W trasie z Pink Floyd.

Praktyka w mogunckim szpitalu przekonała go ostatecznie: „Nie znałem niemieckiego na tyle dobrze, aby móc pracować tu jako lekarz.” Dlatego Omar postanowił zostać kierowcą ciężarówki. „Chciałem mieć pewną pracę, a nie podoba mi się praca w biurze”, mówi dziś 52-latek. „Poza tym chętnie spędzam czas w trasie i lubię jeździć samochodem.” Choć zawody lekarza i kierowcy ciężarówki wydają się być skrajnie odmienne – nigdy nie żałował swojego wyboru zawodowego: „Wolę być dobrym kierowcą ciężarówki niż kiepskim lekarzem.”  

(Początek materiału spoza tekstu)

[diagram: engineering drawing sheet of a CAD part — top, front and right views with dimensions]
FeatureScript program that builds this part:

A najchętniej – kierowcą ciężarówki z gwiazdą. Nie tylko jeździ ciężarówką z gwiazdą – granatowym Actrosem 1845 – lecz także zaopatruje salony Mercedes-Benz. Przez siedem lat był zatrudniony w firmie spedycyjnej Helmrath, a od września 2017 roku jest kierowcą w firmie Kühne + Nagel. Omar jest w trasie od poniedziałku do piątku w godzinach od 17 do 2. „Bardzo mi to odpowiada, nie jestem rannym ptaszkiem.” Podczas jazdy z głośników w jego kabinie rozbrzmiewa muzyka Pink Floyd. „Moim wielkim marzeniem jest zobaczyć kiedyś ich koncert na żywo.”

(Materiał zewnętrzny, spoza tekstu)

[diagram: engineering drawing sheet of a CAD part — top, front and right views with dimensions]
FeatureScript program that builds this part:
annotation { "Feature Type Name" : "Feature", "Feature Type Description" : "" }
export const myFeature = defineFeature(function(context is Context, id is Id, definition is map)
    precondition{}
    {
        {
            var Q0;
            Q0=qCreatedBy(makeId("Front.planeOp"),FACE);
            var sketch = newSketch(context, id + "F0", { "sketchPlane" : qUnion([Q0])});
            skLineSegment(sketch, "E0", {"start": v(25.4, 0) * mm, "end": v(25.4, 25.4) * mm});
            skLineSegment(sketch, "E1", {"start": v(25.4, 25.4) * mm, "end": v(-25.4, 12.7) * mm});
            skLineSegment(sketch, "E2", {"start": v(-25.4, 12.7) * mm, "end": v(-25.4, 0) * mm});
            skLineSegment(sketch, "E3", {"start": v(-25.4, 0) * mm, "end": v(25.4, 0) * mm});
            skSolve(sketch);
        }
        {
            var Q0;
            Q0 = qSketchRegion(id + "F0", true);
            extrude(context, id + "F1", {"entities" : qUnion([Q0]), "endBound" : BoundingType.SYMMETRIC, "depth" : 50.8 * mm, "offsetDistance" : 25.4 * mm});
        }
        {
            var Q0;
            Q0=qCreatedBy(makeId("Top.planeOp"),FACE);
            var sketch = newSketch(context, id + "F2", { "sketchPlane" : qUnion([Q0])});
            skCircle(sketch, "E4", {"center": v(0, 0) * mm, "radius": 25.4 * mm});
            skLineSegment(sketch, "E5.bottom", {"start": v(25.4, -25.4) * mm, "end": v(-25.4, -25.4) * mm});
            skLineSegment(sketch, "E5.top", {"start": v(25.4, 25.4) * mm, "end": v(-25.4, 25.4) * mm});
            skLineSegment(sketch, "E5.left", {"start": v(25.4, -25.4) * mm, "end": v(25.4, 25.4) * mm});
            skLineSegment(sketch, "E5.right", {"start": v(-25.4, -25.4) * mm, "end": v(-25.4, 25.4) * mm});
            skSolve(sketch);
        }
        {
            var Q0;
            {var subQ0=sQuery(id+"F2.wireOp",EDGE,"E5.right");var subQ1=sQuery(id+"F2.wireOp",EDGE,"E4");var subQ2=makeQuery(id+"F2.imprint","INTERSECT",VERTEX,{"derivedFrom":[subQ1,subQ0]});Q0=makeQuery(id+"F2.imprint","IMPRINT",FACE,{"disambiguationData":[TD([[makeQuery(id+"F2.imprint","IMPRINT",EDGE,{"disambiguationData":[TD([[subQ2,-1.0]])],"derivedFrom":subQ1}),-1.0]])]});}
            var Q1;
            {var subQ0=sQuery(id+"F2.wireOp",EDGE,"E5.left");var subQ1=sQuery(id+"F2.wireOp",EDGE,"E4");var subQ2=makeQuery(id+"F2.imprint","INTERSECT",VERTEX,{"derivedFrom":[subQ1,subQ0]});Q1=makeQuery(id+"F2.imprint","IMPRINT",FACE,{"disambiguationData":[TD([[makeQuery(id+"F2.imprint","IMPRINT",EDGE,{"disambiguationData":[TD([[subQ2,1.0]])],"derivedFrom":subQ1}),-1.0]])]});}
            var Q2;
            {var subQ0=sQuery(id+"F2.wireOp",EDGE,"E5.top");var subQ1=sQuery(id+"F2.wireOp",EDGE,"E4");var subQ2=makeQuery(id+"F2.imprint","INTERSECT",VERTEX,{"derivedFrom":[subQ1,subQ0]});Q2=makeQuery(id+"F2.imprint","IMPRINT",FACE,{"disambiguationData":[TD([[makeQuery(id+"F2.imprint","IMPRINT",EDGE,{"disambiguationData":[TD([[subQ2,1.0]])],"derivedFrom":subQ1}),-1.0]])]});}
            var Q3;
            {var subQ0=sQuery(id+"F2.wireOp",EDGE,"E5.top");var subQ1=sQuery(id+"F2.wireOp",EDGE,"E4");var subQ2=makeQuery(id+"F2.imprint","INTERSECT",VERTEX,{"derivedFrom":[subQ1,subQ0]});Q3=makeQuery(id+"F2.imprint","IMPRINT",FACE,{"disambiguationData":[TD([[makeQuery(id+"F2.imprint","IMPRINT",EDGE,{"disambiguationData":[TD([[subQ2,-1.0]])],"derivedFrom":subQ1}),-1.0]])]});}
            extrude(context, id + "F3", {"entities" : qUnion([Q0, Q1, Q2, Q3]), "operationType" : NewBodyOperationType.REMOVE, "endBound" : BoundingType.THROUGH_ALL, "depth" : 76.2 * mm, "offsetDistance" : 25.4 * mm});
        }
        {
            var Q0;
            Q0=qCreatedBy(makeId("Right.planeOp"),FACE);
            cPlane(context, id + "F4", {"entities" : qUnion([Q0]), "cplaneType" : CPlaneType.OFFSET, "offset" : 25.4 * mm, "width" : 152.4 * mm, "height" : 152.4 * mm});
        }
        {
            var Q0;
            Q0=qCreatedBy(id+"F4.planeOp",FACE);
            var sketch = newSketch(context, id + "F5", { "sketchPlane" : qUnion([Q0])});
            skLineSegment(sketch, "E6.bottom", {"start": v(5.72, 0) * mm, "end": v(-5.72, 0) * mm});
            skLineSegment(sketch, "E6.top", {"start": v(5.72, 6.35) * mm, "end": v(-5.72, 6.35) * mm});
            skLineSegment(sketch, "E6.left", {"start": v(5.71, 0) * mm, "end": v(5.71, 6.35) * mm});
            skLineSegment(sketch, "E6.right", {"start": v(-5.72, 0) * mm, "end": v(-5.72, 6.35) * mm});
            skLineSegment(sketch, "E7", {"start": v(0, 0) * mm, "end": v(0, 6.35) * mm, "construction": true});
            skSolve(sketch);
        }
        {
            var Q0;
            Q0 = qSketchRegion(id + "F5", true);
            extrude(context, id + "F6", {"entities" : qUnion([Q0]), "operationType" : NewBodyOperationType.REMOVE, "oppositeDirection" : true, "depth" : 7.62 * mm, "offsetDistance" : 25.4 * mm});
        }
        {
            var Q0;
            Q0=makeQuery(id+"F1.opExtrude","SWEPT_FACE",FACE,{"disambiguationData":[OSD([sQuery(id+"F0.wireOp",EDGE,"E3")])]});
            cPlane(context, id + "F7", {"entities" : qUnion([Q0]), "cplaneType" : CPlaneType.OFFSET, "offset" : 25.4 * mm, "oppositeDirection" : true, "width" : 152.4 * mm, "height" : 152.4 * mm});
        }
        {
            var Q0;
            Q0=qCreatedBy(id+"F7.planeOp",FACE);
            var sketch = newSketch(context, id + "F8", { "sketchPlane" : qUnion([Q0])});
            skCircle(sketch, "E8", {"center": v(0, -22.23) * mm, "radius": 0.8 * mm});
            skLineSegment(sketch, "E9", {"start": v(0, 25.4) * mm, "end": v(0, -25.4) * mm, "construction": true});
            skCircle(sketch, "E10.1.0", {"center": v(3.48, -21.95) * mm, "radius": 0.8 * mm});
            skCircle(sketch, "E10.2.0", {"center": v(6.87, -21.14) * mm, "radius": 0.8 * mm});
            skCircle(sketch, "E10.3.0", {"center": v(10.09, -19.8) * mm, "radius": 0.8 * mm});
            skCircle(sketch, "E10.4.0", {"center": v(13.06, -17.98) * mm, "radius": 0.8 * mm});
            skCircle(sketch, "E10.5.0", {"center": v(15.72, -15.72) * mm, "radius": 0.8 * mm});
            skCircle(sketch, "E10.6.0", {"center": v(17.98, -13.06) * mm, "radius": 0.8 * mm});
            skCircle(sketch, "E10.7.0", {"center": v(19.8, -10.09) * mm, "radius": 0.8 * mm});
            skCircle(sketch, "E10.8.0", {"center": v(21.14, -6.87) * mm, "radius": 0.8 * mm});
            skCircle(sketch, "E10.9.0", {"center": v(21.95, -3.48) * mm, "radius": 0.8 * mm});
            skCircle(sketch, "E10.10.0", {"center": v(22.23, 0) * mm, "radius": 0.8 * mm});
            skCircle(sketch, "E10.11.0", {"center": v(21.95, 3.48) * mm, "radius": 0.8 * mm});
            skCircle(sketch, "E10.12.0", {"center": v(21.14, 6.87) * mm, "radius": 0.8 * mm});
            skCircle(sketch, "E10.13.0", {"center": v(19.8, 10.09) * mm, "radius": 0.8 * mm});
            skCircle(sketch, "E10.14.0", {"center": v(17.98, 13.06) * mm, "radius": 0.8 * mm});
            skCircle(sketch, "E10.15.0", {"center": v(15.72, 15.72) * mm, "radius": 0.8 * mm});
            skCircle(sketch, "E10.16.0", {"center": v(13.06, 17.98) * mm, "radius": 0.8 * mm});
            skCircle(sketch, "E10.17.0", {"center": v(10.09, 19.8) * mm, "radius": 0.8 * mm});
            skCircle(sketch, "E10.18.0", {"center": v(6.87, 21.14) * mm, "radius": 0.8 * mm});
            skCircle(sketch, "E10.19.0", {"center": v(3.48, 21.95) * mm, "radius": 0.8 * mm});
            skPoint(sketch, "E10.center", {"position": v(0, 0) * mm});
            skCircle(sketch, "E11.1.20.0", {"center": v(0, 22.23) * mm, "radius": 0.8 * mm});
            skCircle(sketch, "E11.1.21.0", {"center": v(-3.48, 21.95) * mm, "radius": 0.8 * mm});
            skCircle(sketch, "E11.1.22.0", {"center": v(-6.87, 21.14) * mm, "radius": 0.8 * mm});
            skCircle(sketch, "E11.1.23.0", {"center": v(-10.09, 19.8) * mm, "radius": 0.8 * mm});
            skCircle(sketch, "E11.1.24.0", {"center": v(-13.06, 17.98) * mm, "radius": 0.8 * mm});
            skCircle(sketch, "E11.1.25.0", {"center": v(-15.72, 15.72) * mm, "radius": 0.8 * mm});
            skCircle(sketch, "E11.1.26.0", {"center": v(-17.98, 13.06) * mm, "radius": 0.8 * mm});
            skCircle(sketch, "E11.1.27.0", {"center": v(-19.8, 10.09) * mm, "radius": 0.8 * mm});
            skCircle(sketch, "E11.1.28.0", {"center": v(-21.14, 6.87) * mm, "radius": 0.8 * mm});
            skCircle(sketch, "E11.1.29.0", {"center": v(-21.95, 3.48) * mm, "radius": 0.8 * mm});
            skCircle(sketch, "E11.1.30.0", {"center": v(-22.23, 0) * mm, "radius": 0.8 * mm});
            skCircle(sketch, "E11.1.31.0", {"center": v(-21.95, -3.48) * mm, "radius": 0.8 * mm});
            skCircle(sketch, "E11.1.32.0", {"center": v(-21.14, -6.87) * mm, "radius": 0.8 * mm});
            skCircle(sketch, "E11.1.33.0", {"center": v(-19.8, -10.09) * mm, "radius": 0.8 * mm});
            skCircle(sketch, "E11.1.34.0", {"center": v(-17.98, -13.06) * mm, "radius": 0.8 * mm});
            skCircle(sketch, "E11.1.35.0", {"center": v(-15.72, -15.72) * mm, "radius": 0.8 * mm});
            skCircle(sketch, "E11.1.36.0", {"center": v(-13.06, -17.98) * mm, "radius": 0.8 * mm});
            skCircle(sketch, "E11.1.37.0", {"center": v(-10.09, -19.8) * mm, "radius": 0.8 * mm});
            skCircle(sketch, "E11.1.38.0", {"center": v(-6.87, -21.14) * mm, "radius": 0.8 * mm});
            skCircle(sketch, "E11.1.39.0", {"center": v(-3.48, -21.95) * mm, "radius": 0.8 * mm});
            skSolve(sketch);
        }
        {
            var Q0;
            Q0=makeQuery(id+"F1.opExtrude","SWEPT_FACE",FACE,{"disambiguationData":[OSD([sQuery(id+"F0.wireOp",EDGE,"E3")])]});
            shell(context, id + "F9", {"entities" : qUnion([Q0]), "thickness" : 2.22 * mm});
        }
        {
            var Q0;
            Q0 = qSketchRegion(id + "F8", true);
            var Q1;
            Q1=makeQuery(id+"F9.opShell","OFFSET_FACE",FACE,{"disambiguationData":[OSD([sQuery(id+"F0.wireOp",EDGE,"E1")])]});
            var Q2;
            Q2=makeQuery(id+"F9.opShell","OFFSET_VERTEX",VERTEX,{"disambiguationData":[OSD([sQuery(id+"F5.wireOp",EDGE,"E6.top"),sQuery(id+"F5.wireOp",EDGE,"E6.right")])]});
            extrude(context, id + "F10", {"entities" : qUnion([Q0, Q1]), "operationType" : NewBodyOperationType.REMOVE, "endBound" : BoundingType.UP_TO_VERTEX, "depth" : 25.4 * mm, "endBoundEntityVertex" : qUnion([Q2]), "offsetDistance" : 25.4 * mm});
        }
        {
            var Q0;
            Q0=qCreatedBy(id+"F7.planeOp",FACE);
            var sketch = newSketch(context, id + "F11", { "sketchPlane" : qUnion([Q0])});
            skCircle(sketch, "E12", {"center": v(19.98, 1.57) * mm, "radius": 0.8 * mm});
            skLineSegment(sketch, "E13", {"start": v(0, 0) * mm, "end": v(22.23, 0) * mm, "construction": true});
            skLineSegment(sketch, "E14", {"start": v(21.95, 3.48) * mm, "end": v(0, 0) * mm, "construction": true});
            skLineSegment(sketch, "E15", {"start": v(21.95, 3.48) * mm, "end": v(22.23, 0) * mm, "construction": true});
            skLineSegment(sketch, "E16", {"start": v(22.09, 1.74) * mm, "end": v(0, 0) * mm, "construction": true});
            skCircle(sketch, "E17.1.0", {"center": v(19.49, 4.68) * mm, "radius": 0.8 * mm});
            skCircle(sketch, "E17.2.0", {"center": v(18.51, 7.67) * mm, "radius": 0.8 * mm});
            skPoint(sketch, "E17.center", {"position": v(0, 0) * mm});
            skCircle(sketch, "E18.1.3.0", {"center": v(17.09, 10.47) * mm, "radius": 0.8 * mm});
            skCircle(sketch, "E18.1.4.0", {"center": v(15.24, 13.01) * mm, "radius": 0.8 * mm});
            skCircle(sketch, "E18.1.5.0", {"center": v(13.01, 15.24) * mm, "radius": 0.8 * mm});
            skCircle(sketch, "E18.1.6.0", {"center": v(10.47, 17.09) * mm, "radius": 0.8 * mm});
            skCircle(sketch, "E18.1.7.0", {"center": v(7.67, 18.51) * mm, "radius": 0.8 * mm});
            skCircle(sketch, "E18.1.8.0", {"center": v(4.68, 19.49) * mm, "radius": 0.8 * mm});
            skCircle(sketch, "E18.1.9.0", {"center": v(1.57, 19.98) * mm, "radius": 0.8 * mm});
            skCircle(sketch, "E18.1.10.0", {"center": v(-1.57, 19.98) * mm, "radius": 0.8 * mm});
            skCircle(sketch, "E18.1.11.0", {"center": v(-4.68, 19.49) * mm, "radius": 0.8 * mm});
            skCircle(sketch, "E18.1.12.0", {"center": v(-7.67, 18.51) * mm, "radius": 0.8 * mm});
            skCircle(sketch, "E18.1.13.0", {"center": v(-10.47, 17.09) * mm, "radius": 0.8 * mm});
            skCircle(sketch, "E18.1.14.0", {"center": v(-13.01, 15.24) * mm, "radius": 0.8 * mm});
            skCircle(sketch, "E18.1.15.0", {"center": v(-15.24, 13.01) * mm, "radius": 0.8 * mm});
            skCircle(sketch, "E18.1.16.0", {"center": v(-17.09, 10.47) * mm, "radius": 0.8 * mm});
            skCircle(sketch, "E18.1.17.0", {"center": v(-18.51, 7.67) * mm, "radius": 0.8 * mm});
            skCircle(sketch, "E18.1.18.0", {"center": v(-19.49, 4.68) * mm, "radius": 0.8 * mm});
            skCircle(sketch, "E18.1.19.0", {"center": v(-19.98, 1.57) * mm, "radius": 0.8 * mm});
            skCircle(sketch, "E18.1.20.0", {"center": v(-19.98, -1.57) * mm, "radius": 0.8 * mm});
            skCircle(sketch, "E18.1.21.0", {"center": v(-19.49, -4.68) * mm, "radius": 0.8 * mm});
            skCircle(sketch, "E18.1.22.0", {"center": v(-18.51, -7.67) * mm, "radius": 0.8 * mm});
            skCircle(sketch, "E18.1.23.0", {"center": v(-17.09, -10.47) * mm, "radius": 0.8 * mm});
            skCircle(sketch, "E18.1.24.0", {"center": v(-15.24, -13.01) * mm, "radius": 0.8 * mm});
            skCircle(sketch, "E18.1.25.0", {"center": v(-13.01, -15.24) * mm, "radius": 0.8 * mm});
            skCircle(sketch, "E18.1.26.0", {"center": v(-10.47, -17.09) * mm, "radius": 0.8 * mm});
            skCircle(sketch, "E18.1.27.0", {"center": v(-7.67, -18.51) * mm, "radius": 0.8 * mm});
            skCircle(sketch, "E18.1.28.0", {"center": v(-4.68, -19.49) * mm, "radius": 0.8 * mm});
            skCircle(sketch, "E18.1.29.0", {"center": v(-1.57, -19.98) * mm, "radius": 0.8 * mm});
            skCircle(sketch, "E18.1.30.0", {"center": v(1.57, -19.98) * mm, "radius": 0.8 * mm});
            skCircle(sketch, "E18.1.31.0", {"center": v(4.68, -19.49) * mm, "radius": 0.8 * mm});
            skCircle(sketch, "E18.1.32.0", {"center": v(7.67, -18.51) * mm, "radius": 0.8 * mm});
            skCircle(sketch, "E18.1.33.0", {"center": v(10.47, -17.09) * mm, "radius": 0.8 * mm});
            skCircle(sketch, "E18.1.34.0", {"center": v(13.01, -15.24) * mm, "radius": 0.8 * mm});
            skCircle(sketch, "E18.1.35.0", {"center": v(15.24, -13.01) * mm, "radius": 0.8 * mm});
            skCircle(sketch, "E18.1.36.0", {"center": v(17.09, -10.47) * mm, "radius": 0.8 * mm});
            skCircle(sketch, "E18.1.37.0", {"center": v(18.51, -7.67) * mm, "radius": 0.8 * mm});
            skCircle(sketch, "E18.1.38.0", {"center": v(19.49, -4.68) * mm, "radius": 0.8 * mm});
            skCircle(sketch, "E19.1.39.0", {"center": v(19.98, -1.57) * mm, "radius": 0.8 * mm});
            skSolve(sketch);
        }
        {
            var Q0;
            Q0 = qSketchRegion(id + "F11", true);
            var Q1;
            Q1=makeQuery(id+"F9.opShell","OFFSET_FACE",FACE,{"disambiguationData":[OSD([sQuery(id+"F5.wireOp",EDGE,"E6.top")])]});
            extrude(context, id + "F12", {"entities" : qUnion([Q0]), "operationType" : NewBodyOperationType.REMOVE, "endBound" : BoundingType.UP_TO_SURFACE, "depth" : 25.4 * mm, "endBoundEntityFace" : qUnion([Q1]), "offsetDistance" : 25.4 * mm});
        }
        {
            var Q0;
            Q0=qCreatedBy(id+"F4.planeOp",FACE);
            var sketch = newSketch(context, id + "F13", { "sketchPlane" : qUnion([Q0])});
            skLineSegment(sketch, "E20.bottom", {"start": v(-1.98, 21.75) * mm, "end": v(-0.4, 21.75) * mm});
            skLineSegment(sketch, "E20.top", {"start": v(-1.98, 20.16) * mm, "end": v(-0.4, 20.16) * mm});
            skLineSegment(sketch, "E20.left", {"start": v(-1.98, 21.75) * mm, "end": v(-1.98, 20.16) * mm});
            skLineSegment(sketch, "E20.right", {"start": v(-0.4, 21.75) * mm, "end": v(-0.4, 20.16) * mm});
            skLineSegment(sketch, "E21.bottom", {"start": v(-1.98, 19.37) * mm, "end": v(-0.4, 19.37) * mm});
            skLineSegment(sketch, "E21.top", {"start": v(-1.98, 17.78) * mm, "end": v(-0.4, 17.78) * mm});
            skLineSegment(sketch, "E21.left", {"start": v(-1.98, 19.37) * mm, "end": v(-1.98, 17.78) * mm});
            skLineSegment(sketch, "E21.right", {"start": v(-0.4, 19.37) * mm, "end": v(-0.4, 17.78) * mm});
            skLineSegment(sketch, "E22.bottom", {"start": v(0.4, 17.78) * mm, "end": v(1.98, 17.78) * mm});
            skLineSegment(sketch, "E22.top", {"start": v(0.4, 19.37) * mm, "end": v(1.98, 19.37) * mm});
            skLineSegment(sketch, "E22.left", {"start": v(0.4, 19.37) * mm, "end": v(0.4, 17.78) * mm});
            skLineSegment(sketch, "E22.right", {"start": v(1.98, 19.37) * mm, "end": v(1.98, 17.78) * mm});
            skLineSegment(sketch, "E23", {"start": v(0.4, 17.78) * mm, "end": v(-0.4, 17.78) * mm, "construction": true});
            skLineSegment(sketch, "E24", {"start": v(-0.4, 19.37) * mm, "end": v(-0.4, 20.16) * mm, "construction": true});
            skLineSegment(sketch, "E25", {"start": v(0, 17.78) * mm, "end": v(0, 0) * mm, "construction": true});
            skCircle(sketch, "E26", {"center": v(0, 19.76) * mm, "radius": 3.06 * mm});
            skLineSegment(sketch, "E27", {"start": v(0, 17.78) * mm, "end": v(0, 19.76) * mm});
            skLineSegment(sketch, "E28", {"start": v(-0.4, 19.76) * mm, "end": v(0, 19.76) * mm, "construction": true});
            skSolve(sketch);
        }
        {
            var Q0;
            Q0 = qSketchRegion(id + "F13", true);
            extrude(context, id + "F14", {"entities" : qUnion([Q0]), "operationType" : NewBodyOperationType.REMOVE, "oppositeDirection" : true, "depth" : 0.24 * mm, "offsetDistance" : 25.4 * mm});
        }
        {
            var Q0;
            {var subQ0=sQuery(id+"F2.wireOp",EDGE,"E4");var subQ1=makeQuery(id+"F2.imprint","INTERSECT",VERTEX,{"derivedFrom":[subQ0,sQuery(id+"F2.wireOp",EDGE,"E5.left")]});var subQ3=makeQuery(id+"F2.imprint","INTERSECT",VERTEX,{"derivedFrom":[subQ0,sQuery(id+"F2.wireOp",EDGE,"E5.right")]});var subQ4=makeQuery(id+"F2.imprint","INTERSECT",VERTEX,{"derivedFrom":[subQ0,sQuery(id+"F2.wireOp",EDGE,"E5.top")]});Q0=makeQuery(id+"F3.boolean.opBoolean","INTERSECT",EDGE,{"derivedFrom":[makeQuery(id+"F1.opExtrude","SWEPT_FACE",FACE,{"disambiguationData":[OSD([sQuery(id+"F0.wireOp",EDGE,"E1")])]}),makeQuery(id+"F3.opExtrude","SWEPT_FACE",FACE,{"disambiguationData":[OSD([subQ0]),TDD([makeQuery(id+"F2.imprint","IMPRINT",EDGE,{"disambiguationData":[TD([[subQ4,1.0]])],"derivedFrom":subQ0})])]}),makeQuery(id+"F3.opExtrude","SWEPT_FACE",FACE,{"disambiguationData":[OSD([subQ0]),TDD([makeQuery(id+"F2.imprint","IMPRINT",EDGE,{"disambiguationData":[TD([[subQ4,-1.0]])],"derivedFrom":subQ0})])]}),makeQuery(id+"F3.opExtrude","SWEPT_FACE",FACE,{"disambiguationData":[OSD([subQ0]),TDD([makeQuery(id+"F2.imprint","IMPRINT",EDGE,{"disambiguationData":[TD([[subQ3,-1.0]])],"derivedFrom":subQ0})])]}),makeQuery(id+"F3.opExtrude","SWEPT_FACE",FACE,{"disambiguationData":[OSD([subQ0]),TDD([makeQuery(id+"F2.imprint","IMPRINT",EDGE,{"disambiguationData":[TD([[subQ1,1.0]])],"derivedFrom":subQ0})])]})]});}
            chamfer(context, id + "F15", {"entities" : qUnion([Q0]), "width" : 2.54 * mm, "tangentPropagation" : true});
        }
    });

Omarowi podoba się, że jeździ codziennie po tej samej trasie. „Dzięki temu mogę codziennie nocować w domu i trzy razy w tygodniu pobiegać na bieżni przed udaniem się do pracy.”

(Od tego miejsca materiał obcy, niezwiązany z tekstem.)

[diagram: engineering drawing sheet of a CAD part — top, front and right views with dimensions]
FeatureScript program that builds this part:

Kierowca ciężarówki z gwiazdą. Jeżdżąc swoim granatowym Actrosem 1845, Omar zaopatruje także salony Mercedes-Benz.


„Lepiej być dobrym kierowcą ciężarówki niż kiepskim lekarzem.”

– Omar Husainov


Tadżyckie specjały.

Dla kogoś, kto chce się odprężyć po zakończeniu tygodnia pracy, ulubionym dniem tygodnia jest przeważnie sobota lub niedziela. Ulubionym dniem Omara jest piątek. Oczywiście nadchodzący weekend także go cieszy. Wówczas znajduje czas dla rodziny, na spotkania z przyjaciółmi i spacery, a w lecie – na wieczorne grillowanie nad Renem.

Raz w miesiącu gotuje dla swojej obecnej żony i córek. Podaje wtedy pilaw – tadżyckie danie narodowe z ryżu, jagnięciny i warzyw. „Trochę tłuste, ale za to pyszne”, zachwyca się Omar. Gdyż pomimo otrzymania niemieckiego obywatelstwa w 2003 roku, także w swojej drugiej ojczyźnie Omar kocha tadżycką kulturę.

Omar jest dumnym posiadaczem mercedesa klasy C, przerobionego na napęd gazowy. Wraz z rodziną jeździ nim każdego lata nad jezioro Garda.